Lefthander Dimasther Delgado broke his right femur and left wrist in a serious car wreck in his native Panama in February. Upon his arrival at the Braves' complex this spring, doctors discovered a torn ligament in his knee as well, so he had surgery to repair it and spent the entire season rehabbing. He did pitch in a couple of games during the last two weeks of instructional league.
Delgado, 21, went 5-7, 3.61 in 100 innings at low Class A Rome in 2009, mixing a plus changeup with an 89-91 mph fastball. He showed an advanced feel for pitching by working both sides of the plate and throwing inside with consistency.
Outfielder Adam Milligan also made significant strides in 2009, when he led the Braves system with a .592 slugging percentage.

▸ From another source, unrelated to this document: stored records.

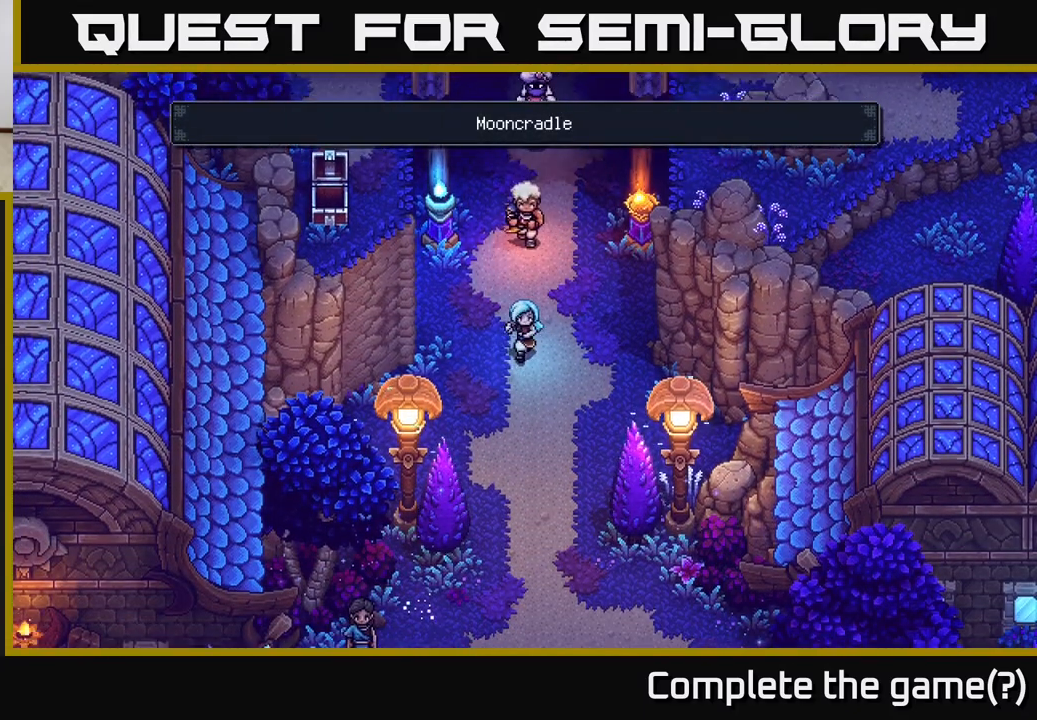
{"buttons": [], "left_stick": "down", "right_stick": "center", "events": []}
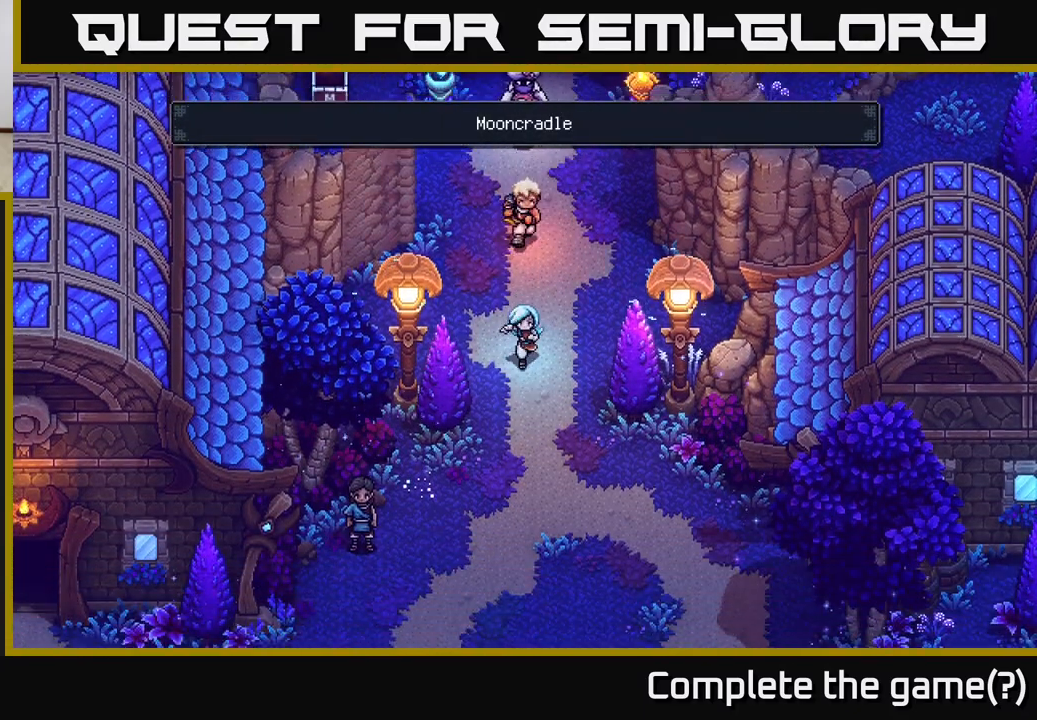
{"buttons": [], "left_stick": "down", "right_stick": "center", "events": []}
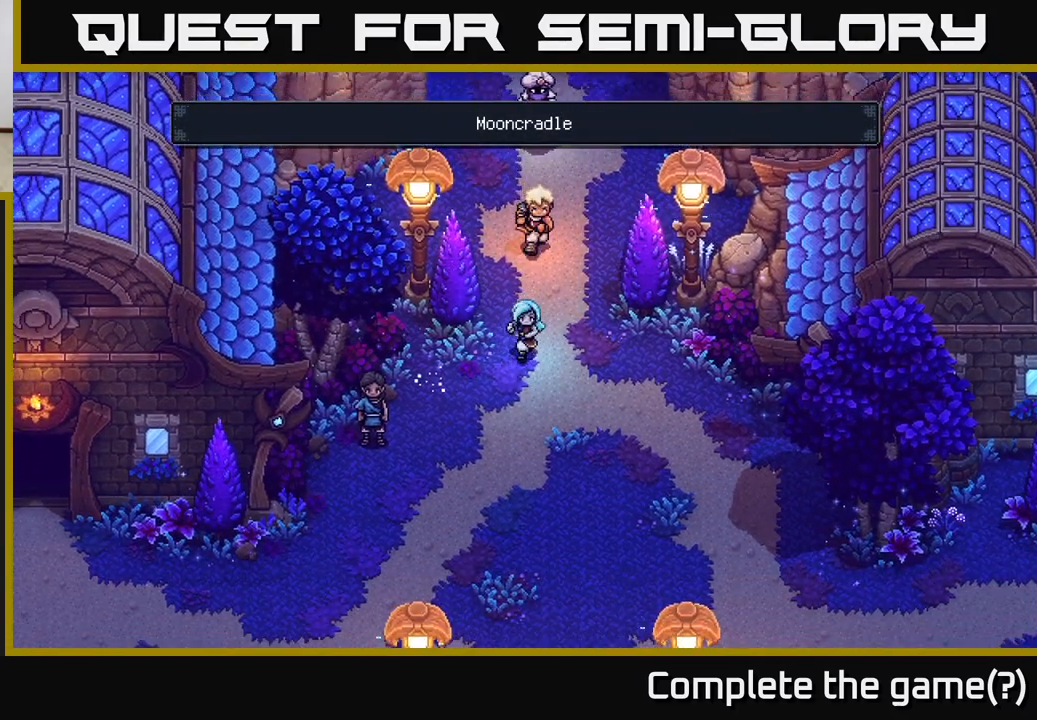
{"buttons": [], "left_stick": "down", "right_stick": "center", "events": []}
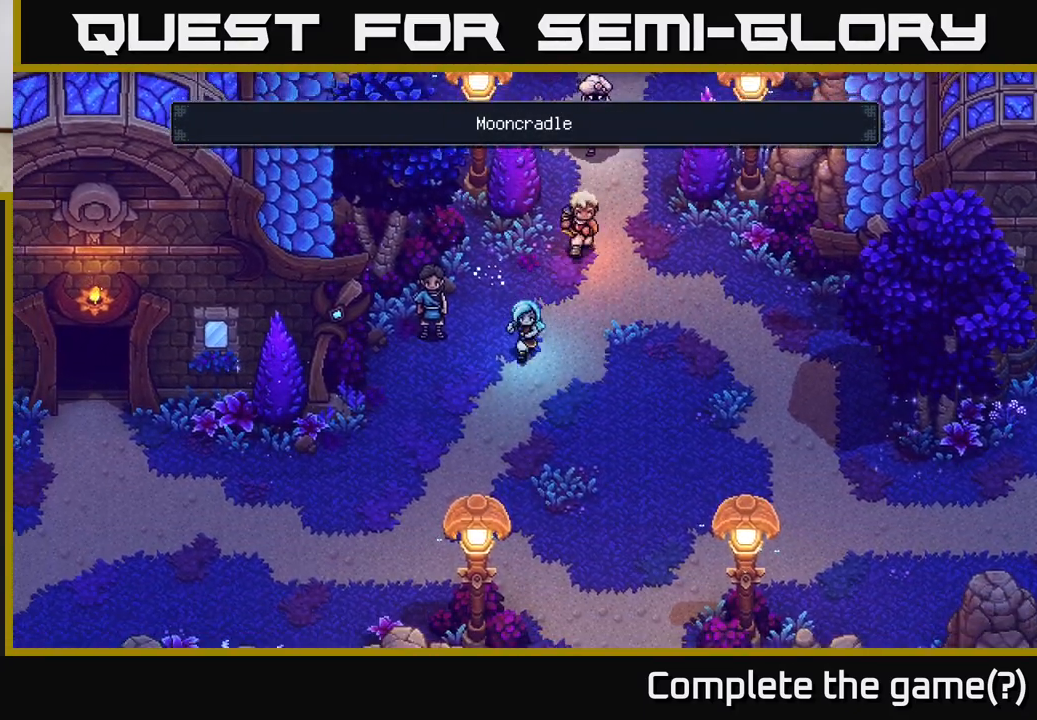
{"buttons": [], "left_stick": "down-right", "right_stick": "center", "events": [[250, "left_stick", "down-right"]]}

After opening the season at Rookie-level Danville, Milligan earned promotions to Rome and high Class A Myrtle Beach, hitting a combined .344/.393/.592 with 13 home runs in 262 at-bats.
Milligan returned to Myrtle Beach this year and batted .200/.277/.376 with 35 strikeouts in 85 at-bats. He looked out of rhythm, and an examination revealed a torn rotator cuff in his left (non-throwing) shoulder that required surgery in late June. He took batting practice during the final week of instructional league and should be healthy for spring training.
"Both of those young men were diligent with their rehab after having excellent seasons the year before," farm director Kurt Kemp said. "We believe both of them have the ability and work ethic to get back on track and resume their pursuit of becoming major league players."
Two others players are not expected to be ready by Opening Day: righthanders Brett Butts and Reidy Escobar, both of whom had Tommy John surgery. Butts stood out in the Double-A Mississippi bullpen in 2009, going 7-3, 2.58 in 53 outings, and he had a 1.52 ERA with three saves in 15 appearances there this season. Escobar, a 21-year-old from Venezuela, went 1-1, 4.26 in 11 games in the Rookie-level Gulf Coast League in 2009. Both hope to return to action by midseason 2011.
"Brett was pitching as well as I had seen him pitch just prior to the injury," Kemp said. "He was dominant in that relief role, and we believe he can regain that form after he works his way back from the surgery."
• Shortstop Brandon Hicks recovered quickly from his late-season broken hand and was already taking batting practice again.
• The Braves went with major league experience in hiring Dave Trembley as the team's new minor league field coordinator and Lee Elia as an instructor at both the major and minor league levels. Atlanta also hired longtime scout Bob Johnson as a special assistant to general manager Frank Wren.